As the Ravens have spent the last few weeks dissecting what went wrong with their offense last season, a common theme is that they need to fix the run game.
Baltimore had one of the worst rushing attacks in the league, and Owner Steve Bisciotti stressed during Tuesday's season-review press conference that the Ravens need to build a more effective rushing offense next season.
"We're all in agreement that you need a more balanced offense," Bisciotti said. "I think that our success still goes back to good defense and balance, and that means a strong running game."
The Ravens were skewed towards the passing game this year, and threw the ball more than any other team in the league (679 attempts). Some of the passing numbers were the result of situational football when the Ravens fell behind in games, but both offensive coordinators, Marc Trestman and Marty Mornhinweg, strayed from the run at times even when the unit was finding success.

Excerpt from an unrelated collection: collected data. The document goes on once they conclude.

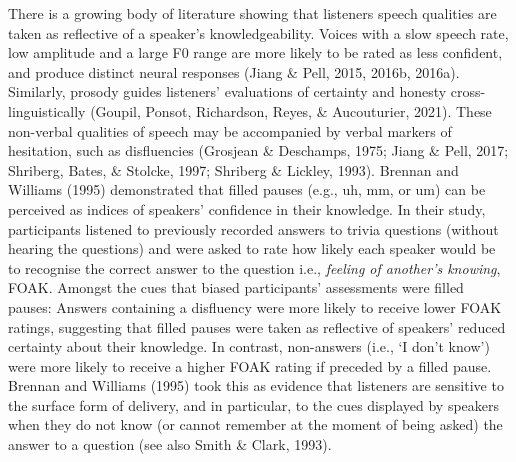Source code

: \documentclass[
  man,floatsintext]{apa6}
\begin{document}
There is a growing body of literature showing that listeners speech qualities are taken as reflective of a speaker's knowledgeability. Voices with a slow speech rate, low amplitude and a large F0 range are more likely to be rated as less confident, and produce distinct neural responses (Jiang \& Pell, 2015, 2016b, 2016a). Similarly, prosody guides listeners' evaluations of certainty and honesty cross-linguistically (Goupil, Ponsot, Richardson, Reyes, \& Aucouturier, 2021). These non-verbal qualities of speech may be accompanied by verbal markers of hesitation, such as disfluencies (Grosjean \& Deschamps, 1975; Jiang \& Pell, 2017; Shriberg, Bates, \& Stolcke, 1997; Shriberg \& Lickley, 1993). Brennan and Williams (1995) demonstrated that filled pauses (e.g., uh, mm, or um) can be perceived as indices of speakers' confidence in their knowledge. In their study, participants listened to previously recorded answers to trivia questions (without hearing the questions) and were asked to rate how likely each speaker would be to recognise the correct answer to the question i.e., \emph{feeling of another's knowing}, FOAK. Amongst the cues that biased participants' assessments were filled pauses: Answers containing a disfluency were more likely to receive lower FOAK ratings, suggesting that filled pauses were taken as reflective of speakers' reduced certainty about their knowledge. In contrast, non-answers (i.e., `I don't know') were more likely to receive a higher FOAK rating if preceded by a filled pause. Brennan and Williams (1995) took this as evidence that listeners are sensitive to the surface form of delivery, and in particular, to the cues displayed by speakers when they do not know (or cannot remember at the moment of being asked) the answer to a question (see also Smith \& Clark, 1993).
\end{document}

Running backs Terrance West and Kenneth Dixon both came on strong and showed good burst at the end of the season, but the Ravens still finished the season with a franchise-low 367 rushing attempts.
"I was really disappointed in the lack of a run game, the lack of a commitment to a running game. But sometimes when you're in the heat of things, there weren't a lot of times that I was screaming at the TV or at the games saying, 'Run it, run it, run it.' It doesn't necessarily dawn on me," Bisciotti said.

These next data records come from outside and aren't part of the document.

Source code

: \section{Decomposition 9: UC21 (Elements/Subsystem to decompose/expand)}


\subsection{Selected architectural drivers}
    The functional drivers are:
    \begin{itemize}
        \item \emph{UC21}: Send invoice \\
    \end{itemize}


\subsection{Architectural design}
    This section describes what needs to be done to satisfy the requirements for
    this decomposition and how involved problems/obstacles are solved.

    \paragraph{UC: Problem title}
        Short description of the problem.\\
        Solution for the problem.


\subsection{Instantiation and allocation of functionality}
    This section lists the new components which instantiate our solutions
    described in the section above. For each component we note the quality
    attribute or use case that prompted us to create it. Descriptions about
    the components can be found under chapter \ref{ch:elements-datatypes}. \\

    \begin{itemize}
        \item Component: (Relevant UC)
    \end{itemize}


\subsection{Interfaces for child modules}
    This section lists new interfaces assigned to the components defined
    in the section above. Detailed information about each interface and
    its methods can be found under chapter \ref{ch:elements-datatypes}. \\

"I think that the end result and the disparity speaks for itself, and I don't think that we're going to be successful putting the ball in the air 600-some times. It's just not our identity, and I don't know how we got that far away from it."
Head Coach John Harbaugh opted to retain Mornhinweg as his offensive coordinator next season, and he's stressed that the veteran NFL coach is committed to the run game. Harbaugh and Mornhinweg also said multiple times throughout the season that the Ravens need to be more effective and committed to the ground game.
"We have to run the ball a lot better," Harbaugh said. "We have to run it more, better."
Bisciotti's description of the team's identity is a bit of a throwback to what the old-[hyphen]school Ravens teams used to look like. Baltimore initially found its success as a team that won with a dominating defense and an offense that took time off the clock and didn't make mistakes.
The scales have tipped the other way in recent years, in large part to putting more on quarterback Joe Flacco's shoulders, but Bisciotti still sees defense and a balanced offense as what he wants from his teams.
"I want to run the ball. I want to control the clock. I want to play good defense," he said.
"Balance – I certainly want it. And I certainly don't have anybody up here telling me that I'm wrong. How we got away from it, that's something that will probably get behind us pretty quickly because, really, it is what it is. And I think it's bad and I think we'll change it."